After a foundation in physical science has been followed, this field of study branches into the following areas of specialisation:
- Ore preparation: extraction processes used are based on the chemical and physical properties of the material
- Pyrometallurgy: processes are based on the heating and smelting of materials in order to extract the valuable metals
- Hydrometallurgy: processes are developed to work with and recover metals in solution.
Some ore bodies contain as little as 5 grams per tonne (5 parts per million) of a precious metal. Extraction metallurgists are required not only to recover these small amounts of material, but also to do so in the most economical way. The skill of a metallurgist to extract as much of the mineral as possible from these ores at the lowest possible cost, will thus become even more important in the future.
They need a detailed understanding of the physical and chemical characteristics of metals and minerals and how these vary under different conditions. They use this knowledge to design, test, operate and maintain processes and plants to extract the metals and minerals, efficiently and economically.
Because of the need to recover as much of the mineral as possible, modern plants use the latest instruments and computers to help monitor the processes and pinpoint problems on the plant as soon as they occur. Hence the metallurgist also needs to be familiar with these systems.
The first stage of ore extraction involves the concentration of the minerals in the ore. Through the use of various beneficiation methods the valuable material is separated from the waste material to form an ore concentrate. The initial process of concentration is known as beneficiation, ore preparation or mineral preparation.

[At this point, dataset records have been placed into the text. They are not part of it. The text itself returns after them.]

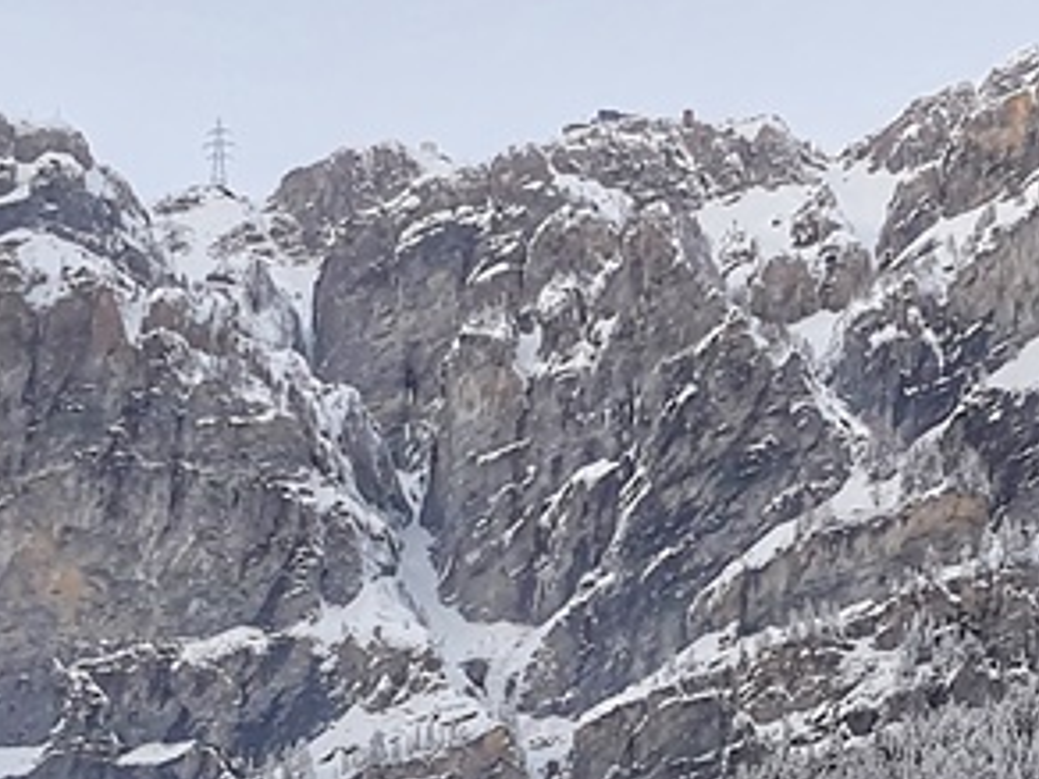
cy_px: 729
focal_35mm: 107
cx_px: 733
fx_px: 3212
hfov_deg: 18.3
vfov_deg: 13.7
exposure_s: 1/120
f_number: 1.7
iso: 200
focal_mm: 4.32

The type of material and the grade of the product required determine the exact process used. Thereafter various hydro-metallurgical and pyrometallurgical technicians are available to obtain a product of the correct quality.
- mining companies
- metallurgical extraction plants
- metallurgical research laboratories
- educational institutions
- government departments
- such organisations as Mintek, Mittal Steel, CSIR
- self-employment - suitably qualified and experienced extraction metallurgists can establish themselves as independent consultants offering specialist advice and service to metallurgical plants and companies throughout the country
Note: In South Africa there is usually a need for more university of technology qualified metallurgists than graduates.